Let it Go!
We missed a good chance to win some money from AFV this past
week. All it would have taken was a short clip of me decorating the Christmas cookies
I made for my grandkids.
I was placing the tiny white sugar balls on the cookies with
a pair of tweezers when the cuff of my shirt caught the lip of the jar. Had I put
the cap back on? Heck no!
What followed was a wave of tiny white balls rushing
to the edge of the table as I yelled S^*%! They moved faster than the Israelites
running through the parting of the Red Sea!
Trying to stop those balls were like trying to herd cats. My husband came tearing down the hall coming
to see what had torn such emotion from my lips, when I cautioned him to not
step into the dining room. One look of the floor told us both we had had a snow
storm of immense proportions. White balls were everywhere! Suddenly I started to laugh….the idiocy of
the situation was full in my face. How could I not laugh? I let it go.

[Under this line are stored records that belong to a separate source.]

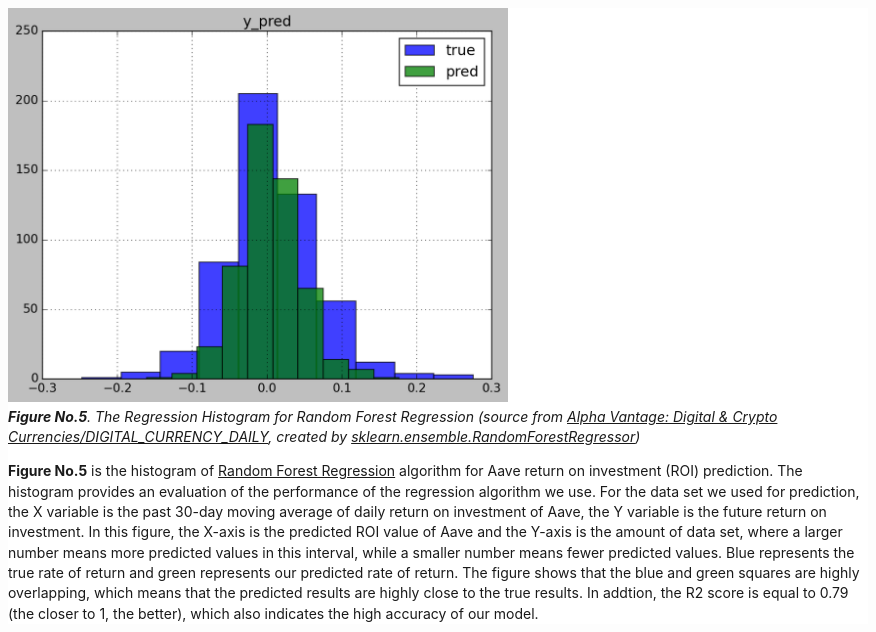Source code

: <img src="https://raw.githubusercontent.com/Rising-Stars-by-Sunshine/YutongQuan_STATS201_FinalProject/main/spotlight/figures/RF_regression_figure.png" width="500" alt="r"/><br/>
***Figure No.5**. The Regression Histogram for Random Forest Regression (source from [Alpha Vantage: Digital & Crypto Currencies/DIGITAL_CURRENCY_DAILY](https://www.alphavantage.co/documentation/#digital-currency), created by [sklearn.ensemble.RandomForestRegressor](https://scikit-learn.org/stable/modules/generated/sklearn.ensemble.RandomForestRegressor.html#sklearn.ensemble.RandomForestRegressor))*

**Figure No.5** is the histogram of [Random Forest Regression](https://scikit-learn.org/stable/modules/generated/sklearn.ensemble.RandomForestRegressor.html#sklearn.ensemble.RandomForestRegressor) algorithm for Aave return on investment (ROI) prediction. The histogram provides an evaluation of the performance of the regression algorithm we use. For the data set we used for prediction, the X variable is the past 30-day moving average of daily return on investment of Aave, the Y variable is the future return on investment. In this figure, the X-axis is the predicted ROI value of Aave and the Y-axis is the amount of data set, where a larger number means more predicted values in this interval, while a smaller number means fewer predicted values. Blue represents the true rate of return and green represents our predicted rate of return. The figure shows that the blue and green squares are highly overlapping, which means that the predicted results are highly close to the true results. In addtion, the R2 score is equal to 0.79 (the closer to 1, the better), which also indicates the high accuracy of our model.
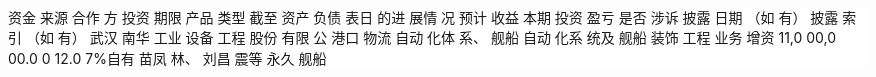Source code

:资金
来源
合作
方
投资
期限
产品
类型
截至
资产
负债
表日
的进
展情
况
预计
收益
本期
投资
盈亏
是否
涉诉
披露
日期
（如
有）
披露
索引
（如
有）
武汉
南华
工业
设备
工程
股份
有限
公
港口
物流
自动
化体
系、
舰船
自动
化系
统及
舰船
装饰
工程
业务
增资
11,0
00,0
00.0
0
12.0
7%自有
苗凤
林、
刘昌
震等
永久
舰船
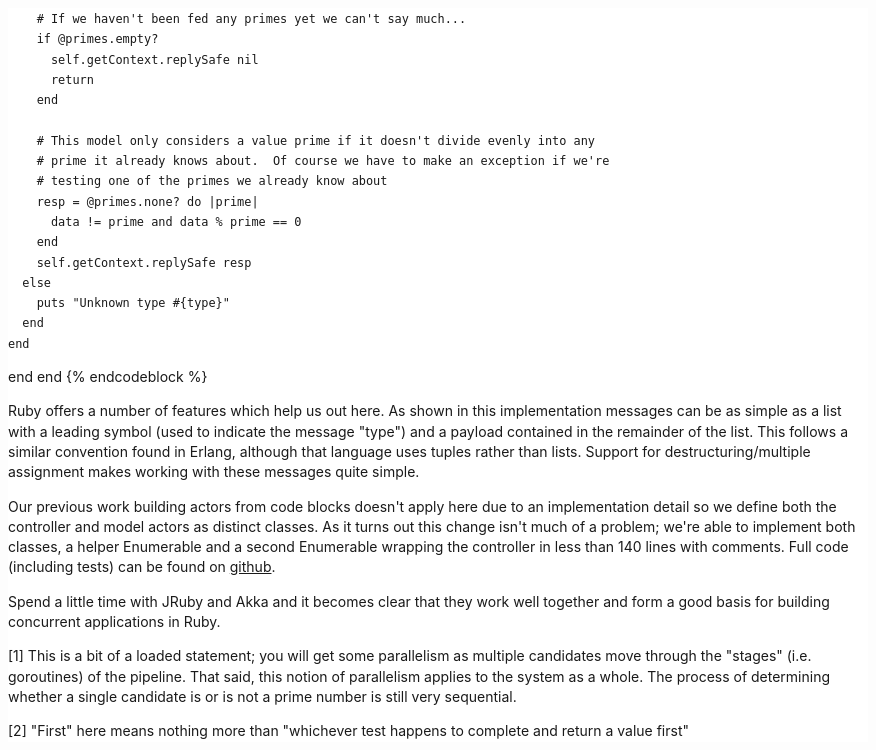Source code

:         # If we haven't been fed any primes yet we can't say much...
        if @primes.empty?
          self.getContext.replySafe nil
          return
        end

        # This model only considers a value prime if it doesn't divide evenly into any
        # prime it already knows about.  Of course we have to make an exception if we're
        # testing one of the primes we already know about
        resp = @primes.none? do |prime|
          data != prime and data % prime == 0
        end
        self.getContext.replySafe resp
      else
        puts "Unknown type #{type}"
      end
    end
  end
end
{% endcodeblock %}

Ruby offers a number of features which help us out here. As shown in this implementation messages can be as simple as a list with a leading symbol (used to indicate the message "type") and a payload contained in the remainder of the list. This follows a similar convention found in Erlang, although that language uses tuples rather than lists. Support for destructuring/multiple assignment makes working with these messages quite simple.

Our previous work building actors from code blocks doesn't apply here due to an implementation detail so we define both the controller and model actors as distinct classes. As it turns out this change isn't much of a problem; we're able to implement both classes, a helper Enumerable and a second Enumerable wrapping the controller in less than 140 lines with comments. Full code (including tests) can be found on [github](https://github.com/heuristicfencepost/sieve_actors).

Spend a little time with JRuby and Akka and it becomes clear that they work well together and form a good basis for building concurrent applications in Ruby.

[1] This is a bit of a loaded statement; you will get some parallelism as multiple candidates move through the "stages" (i.e. goroutines) of the pipeline. That said, this notion of parallelism applies to the system as a whole. The process of determining whether a single candidate is or is not a prime number is still very sequential.

[2] "First" here means nothing more than "whichever test happens to complete and return a value first"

I drew a parallel this morning as I was driving into town to
get the one package I sent off this year. The care I had taken with the cookies
was painstaking. The time was spent hoping to make my family and friend’s
holidays a bit brighter, one bloody ball at a time. Sometimes painting is like
that. You agonize over an edge, a stroke, a poorly drawn form, a seemingly
false color value in the wrong place. The problems with some paintings just do
not give you peace, even at night as you lay there thinking what on earth could
you have done to have made that painting better. The stroke by stroke replay
can leave you tossing. So when you view the painting in the morning you are
determined to fix it or kill it. The painting, that is. Because by then you
have deduced that the problem with your sleep pattern is not the too bright
moon, the too late dessert, that last cup of coffee, no. It is the obsessive
nature of a painter who demands from themselves that which their mind sees, but
that their hand is not yet capable of producing. We all paint masterpieces in
our minds.
What is the healthy direction then? What resolution is there
for this obsession? I have decided that
it is to do the same thing as I did with those fugitive white balls. Throw it/them
away. If I cannot improve it…..I can destroy it. Thereby keeping my sanity and
maybe finding a new way to work. By not placing a label of precious on the
thing, it has abdicated its power over me. I become the one with the power to
create, refine, change and if desired, to destroy. Let it go. See no work as
precious.
The cookies are done. Decorated with all their little
doodads intact. The frosting has hardened and set…
The cap is on the jar of white balls. Tightened down. Twice.
Merry Christmas and a Blessed Season to all.